El presidente brasileño Jair Bolsonaro ha estado empeorando una situación ya difícil. Después de no haber podido sabotear las campañas de vacunación para adultos y adolescentes, ha concentrado sus esfuerzos en socavar la vacunación de los niños. Pero contra la fuerza de nuestro sistema de salud y el poderoso apetito de vacunas de los brasileños, sus planes se han ido a pique.
El alarmismo es el método preferido de Bolsonaro. Sugirió que los efectos colaterales de la vacuna son “desconocidos” y que no tenemos un “antídoto” contra ellos. Presentándose a sí mismo como un tío sabio, aunque totalmente delirante, les aconsejó a los padres que “no se dejen engañar por la propaganda” sobre la vacunación de los niños. “Mi hija de 11 años no será vacunada”, informó solemnemente.
Pero su subterfugio va más allá. Aunque se ha demostrado que las vacunas contra el COVID-19 para niños son seguras y efectivas, el Gobierno Brasileño no se apresuró a comprarlas. El 16 de diciembre, la Agencia Reguladora de Salud independiente de Brasil tomó el asunto en sus propias manos y aprobó el uso de la vacuna de Pfizer para niños de entre 5 y 11 años. Bolsonaro entró en acción: la decisión, dijo, era “lamentable” e “increíble”.
No contento con ello, pidió los nombres de los funcionarios de salud detrás de la aprobación, diciendo que quería revelar sus identidades para que el público pudiera “llegar a sus propias conclusiones”. Esto fue, por decirlo suavemente, imprudente: en los últimos meses, los directores de la agencia han recibido cientos de amenazas de muerte de personas que se oponen a la vacunación de los niños.
Cuando terminó el año, el gobierno trató de frenar la campaña organizando una encuesta pública sin sentido sobre el tema. También planeó exigir que todos los niños tuvieran una receta médica para una vacuna, una demanda que los gobernadores rechazaron y luego retiraron. Y el Ministerio de Salud de la administración Bolsonaro sigue repitiendo que vacunar a los niños es “una decisión de los padres”, lo que implica que en realidad podría no ser una buena idea. En cada paso del camino, Bolsonaro ha tratado de obstruir el acceso de los niños a la vacunación, como si fuera preferible contraer el coronavirus.

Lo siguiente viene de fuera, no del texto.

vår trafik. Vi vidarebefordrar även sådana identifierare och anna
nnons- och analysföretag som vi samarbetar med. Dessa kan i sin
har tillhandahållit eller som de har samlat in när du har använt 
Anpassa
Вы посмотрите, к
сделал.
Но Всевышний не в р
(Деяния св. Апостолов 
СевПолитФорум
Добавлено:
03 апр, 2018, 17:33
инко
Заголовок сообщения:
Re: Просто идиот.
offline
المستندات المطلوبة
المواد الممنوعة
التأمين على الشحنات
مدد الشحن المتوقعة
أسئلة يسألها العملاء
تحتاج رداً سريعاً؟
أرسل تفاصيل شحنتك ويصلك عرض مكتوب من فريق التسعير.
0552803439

Por suerte para nosotros, fracasó. A partir del 14 de enero, los niños de entre 5 y 11 años comenzaron a recibir sus primeras vacunas. Aunque el número de dosis de Pfizer disponibles apenas cubre a los 20,5 millones de niños del país, se están complementando con CoronaVac, la vacuna china que tiene la ventaja de ser fabricada localmente por el Instituto Butantan. Al igual que con otras campañas de vacunación en el país, podemos esperar una aceptación entusiasta.
El presidente Bolsonaro, sin embargo, no parece capaz de aceptar que los brasileños sean “maníacos de las vacunas”, como expresó con desdén. El 82% de la población de Brasil está inmunizada con al menos una dosis e incluso la mayoría de los antivacunas se aplican debidamente sus vacunas.

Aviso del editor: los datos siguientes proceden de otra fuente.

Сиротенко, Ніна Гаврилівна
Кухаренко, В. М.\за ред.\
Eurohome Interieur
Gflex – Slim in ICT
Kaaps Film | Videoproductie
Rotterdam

Sin duda, algunos países están llegando a conclusiones diferentes sobre el valor de vacunar a los niños. En Suecia, por ejemplo, los funcionarios de salud decidieron que no veían un beneficio claro en vacunar a niños de entre 5 y 11 años. Sin embargo, el principal argumento de Bolsonaro es que las tasas de mortalidad no justifican el esfuerzo. Según nuestro Ministerio de Salud, 1.467 niños menores de 11 años han muerto por COVID-19, una pequeña fracción de los 632.000 brasileños que han perdido la vida durante la pandemia, pero un número inaceptable de todos modos.
El inicio de la campaña de vacunación de Brasil para niños mayores de cinco años ha sido motivo de alegría para casi todos, excepto para el presidente. La mayoría de las escuelas reanudará clases presenciales en febrero, después de las vacaciones de verano, y será un gran alivio ver a millones de niños parcialmente inmunizados.